[START OF Data lines]

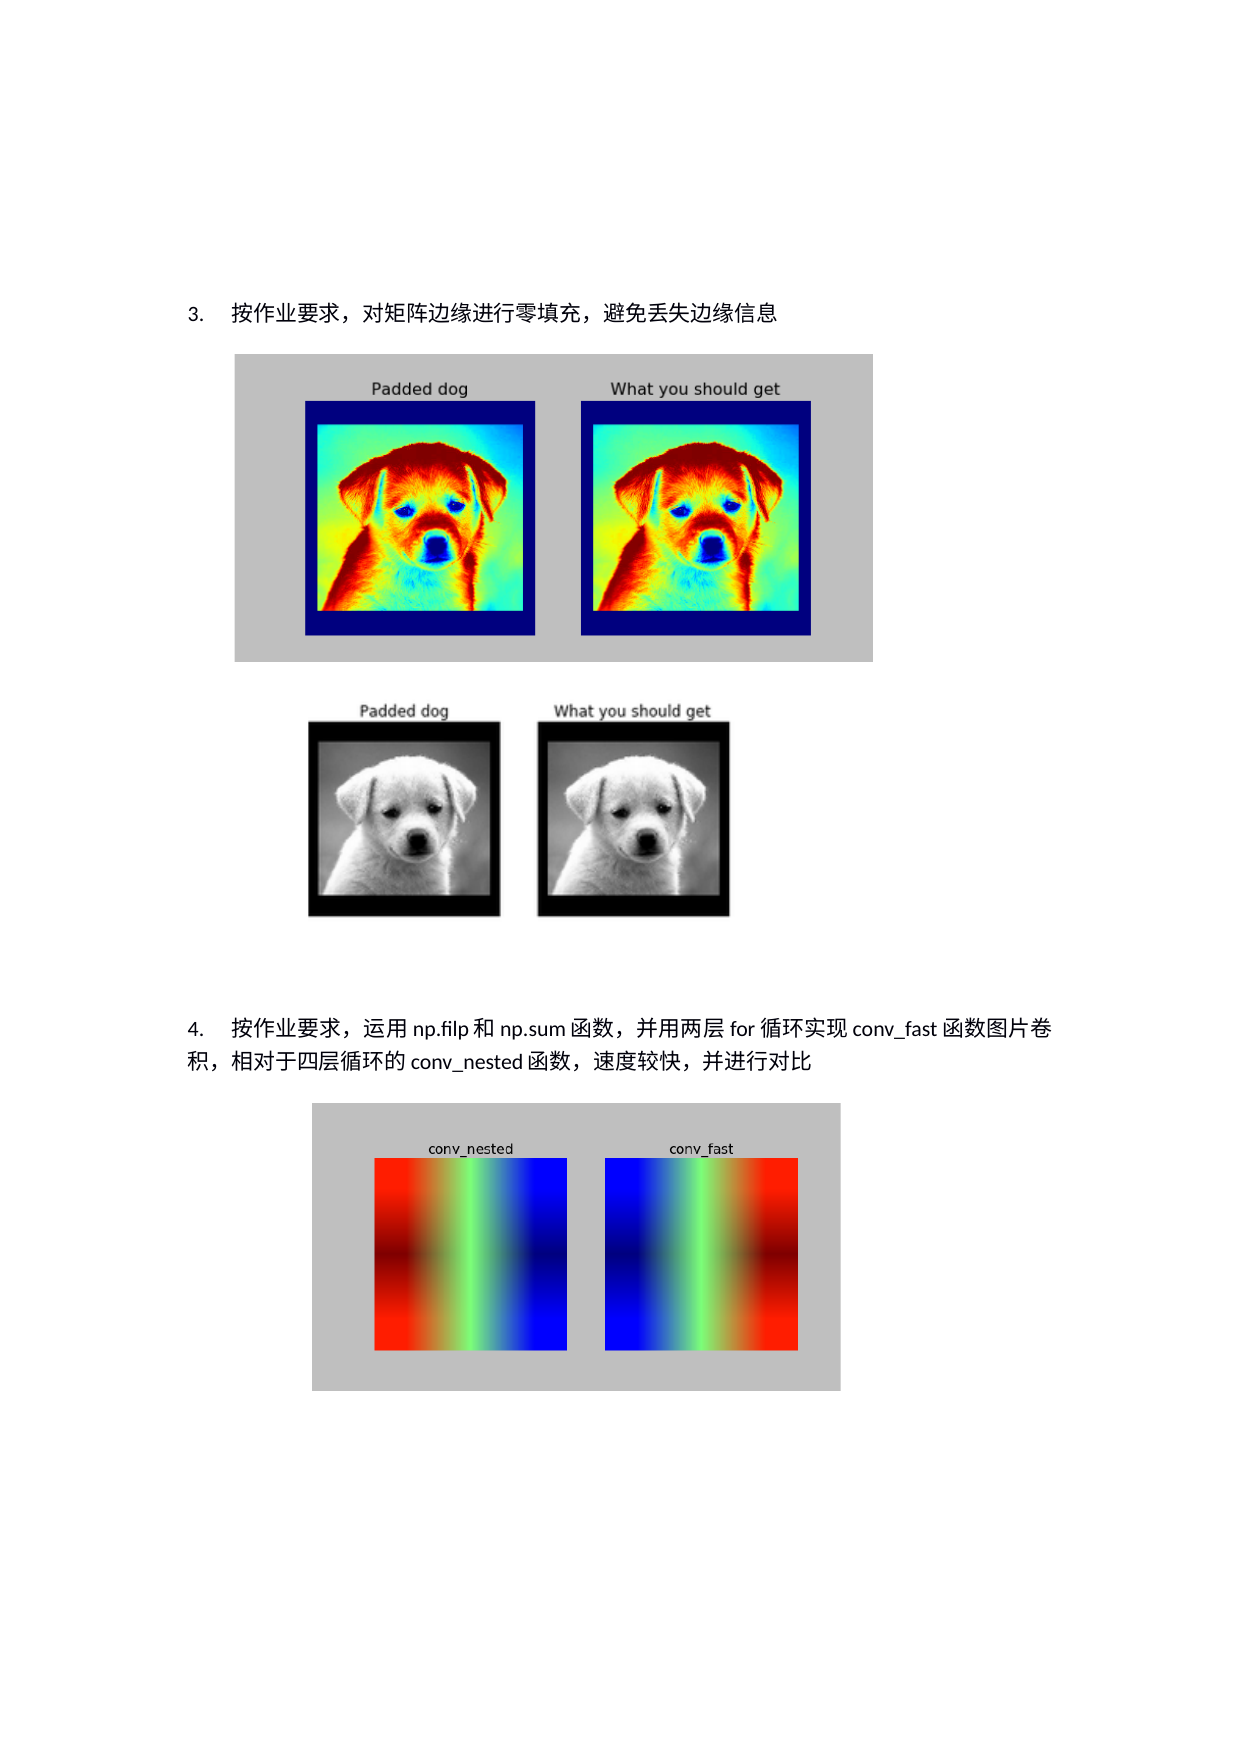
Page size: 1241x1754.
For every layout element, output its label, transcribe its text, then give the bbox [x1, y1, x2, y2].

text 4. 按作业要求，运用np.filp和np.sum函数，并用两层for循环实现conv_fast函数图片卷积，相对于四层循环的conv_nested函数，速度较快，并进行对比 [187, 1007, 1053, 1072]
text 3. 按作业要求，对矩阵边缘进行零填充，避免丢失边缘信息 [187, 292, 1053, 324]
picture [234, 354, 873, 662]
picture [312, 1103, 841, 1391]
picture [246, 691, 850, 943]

[END OF Data lines]
[START OF Data lines]

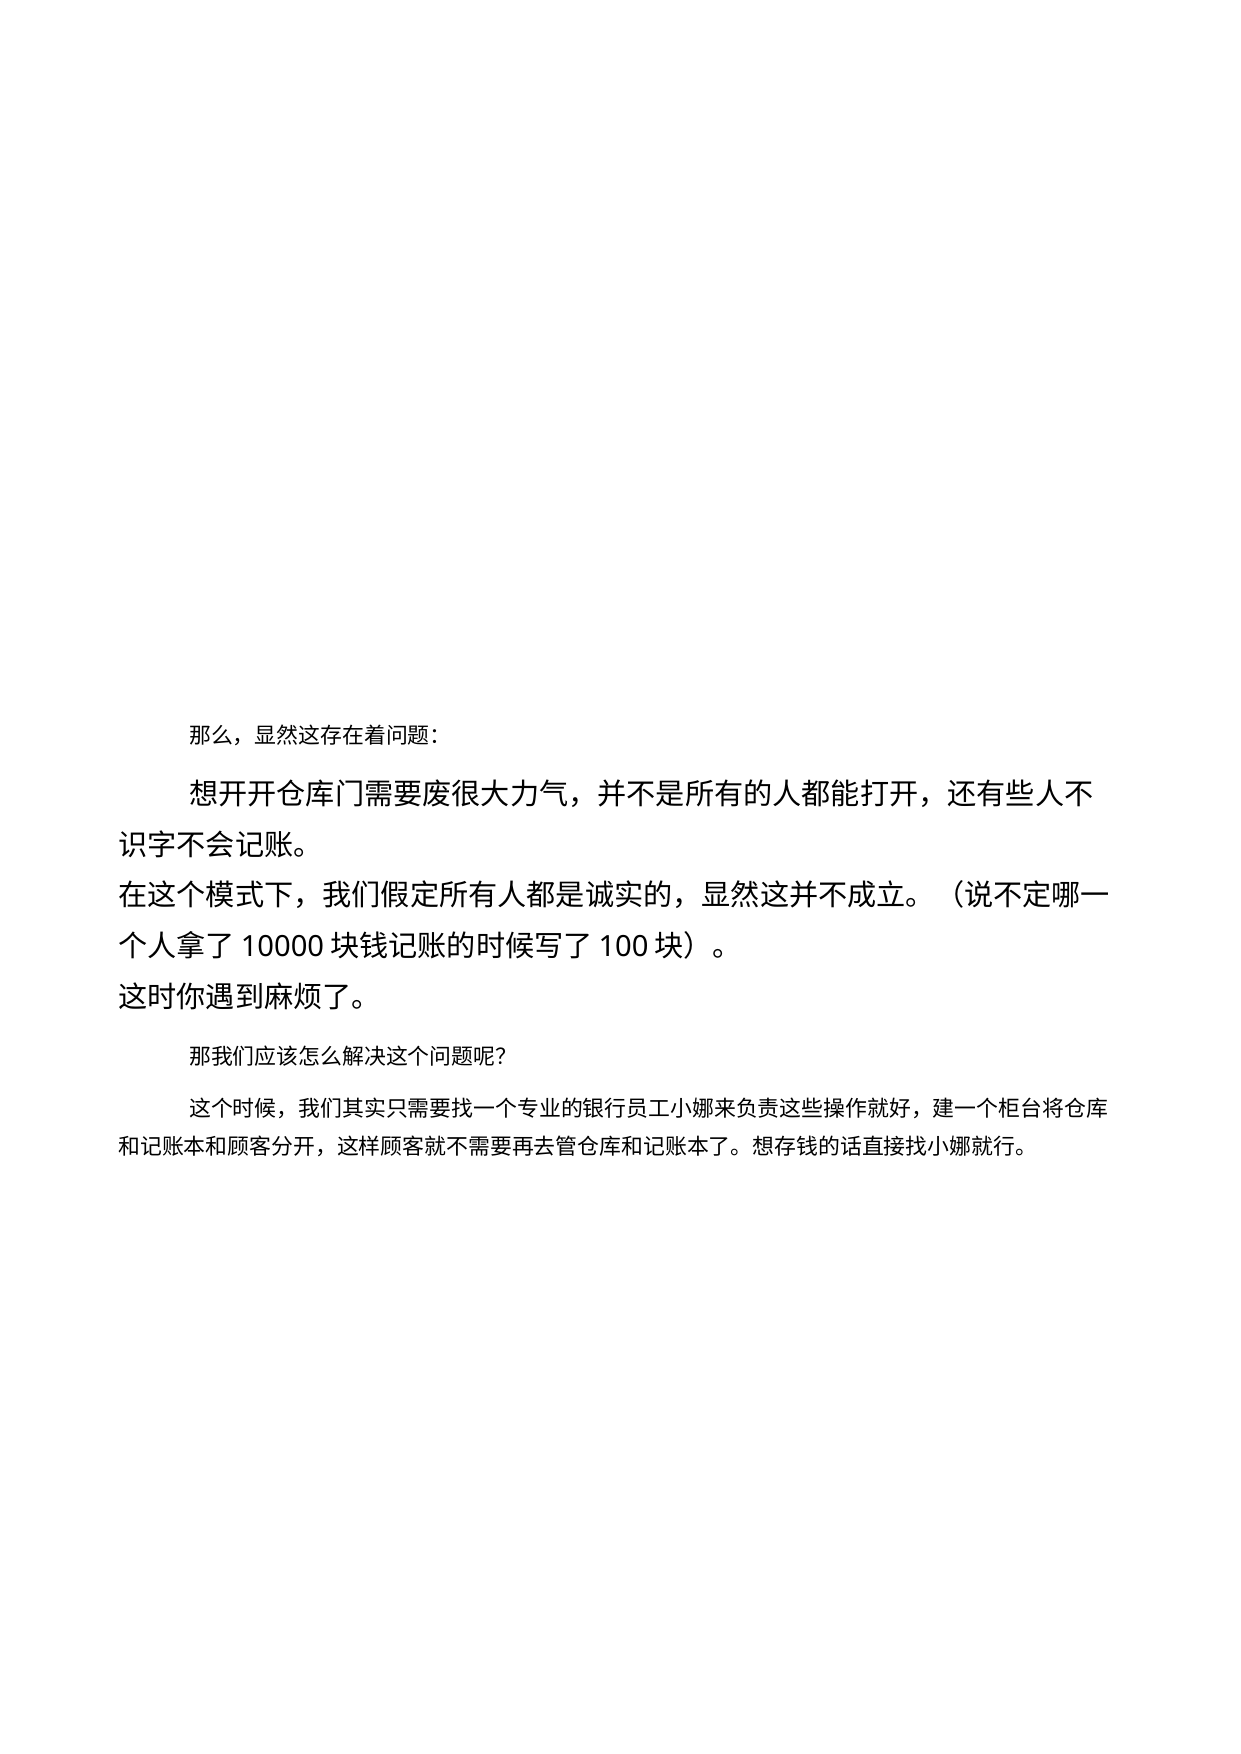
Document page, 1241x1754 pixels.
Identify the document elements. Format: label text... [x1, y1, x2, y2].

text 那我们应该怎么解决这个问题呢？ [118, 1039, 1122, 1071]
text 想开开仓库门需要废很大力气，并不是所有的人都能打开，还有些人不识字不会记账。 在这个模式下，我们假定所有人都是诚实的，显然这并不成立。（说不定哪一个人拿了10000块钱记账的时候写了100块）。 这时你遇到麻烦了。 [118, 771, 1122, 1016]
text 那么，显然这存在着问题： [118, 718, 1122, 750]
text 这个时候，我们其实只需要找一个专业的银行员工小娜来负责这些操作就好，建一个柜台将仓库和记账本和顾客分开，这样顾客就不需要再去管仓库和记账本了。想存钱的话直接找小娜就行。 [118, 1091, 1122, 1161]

[END OF Data lines]
[START OF Data lines]

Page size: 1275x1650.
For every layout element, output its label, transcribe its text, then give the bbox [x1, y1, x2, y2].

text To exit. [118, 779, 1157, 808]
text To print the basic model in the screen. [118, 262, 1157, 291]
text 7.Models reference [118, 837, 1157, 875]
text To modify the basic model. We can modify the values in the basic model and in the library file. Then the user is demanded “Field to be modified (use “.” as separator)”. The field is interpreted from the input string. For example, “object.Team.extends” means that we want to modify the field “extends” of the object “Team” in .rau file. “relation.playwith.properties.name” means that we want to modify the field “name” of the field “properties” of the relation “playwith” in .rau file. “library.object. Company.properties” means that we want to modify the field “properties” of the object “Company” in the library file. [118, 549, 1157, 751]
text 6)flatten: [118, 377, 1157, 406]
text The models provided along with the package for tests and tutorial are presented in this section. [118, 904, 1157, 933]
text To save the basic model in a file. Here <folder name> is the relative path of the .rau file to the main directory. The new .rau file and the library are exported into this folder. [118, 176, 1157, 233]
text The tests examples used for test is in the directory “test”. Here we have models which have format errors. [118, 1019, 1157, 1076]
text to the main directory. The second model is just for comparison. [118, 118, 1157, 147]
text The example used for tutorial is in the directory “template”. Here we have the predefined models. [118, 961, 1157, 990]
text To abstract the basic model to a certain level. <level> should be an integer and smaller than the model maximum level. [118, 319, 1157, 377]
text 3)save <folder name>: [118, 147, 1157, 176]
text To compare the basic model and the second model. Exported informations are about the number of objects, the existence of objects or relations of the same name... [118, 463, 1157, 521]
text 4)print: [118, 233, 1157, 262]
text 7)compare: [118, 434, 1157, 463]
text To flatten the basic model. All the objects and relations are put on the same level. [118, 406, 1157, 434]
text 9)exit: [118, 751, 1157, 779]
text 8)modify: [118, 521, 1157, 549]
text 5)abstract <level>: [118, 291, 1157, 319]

[END OF Data lines]

▸ **The task**: Reproduce the lines of the records verbatim, starting at the line that contains "Page size: 1241x1754." and ending at the line that contains "picture [246, 691, 850, 943]", with both of those lines included.

▸ **Response for this exercise**:
Page size: 1241x1754.
For every layout element, output its label, transcribe its text, then give the bbox [x1, y1, x2, y2].

text 4. 按作业要求，运用np.filp和np.sum函数，并用两层for循环实现conv_fast函数图片卷积，相对于四层循环的conv_nested函数，速度较快，并进行对比 [187, 1007, 1053, 1072]
text 3. 按作业要求，对矩阵边缘进行零填充，避免丢失边缘信息 [187, 292, 1053, 324]
picture [234, 354, 873, 662]
picture [312, 1103, 841, 1391]
picture [246, 691, 850, 943]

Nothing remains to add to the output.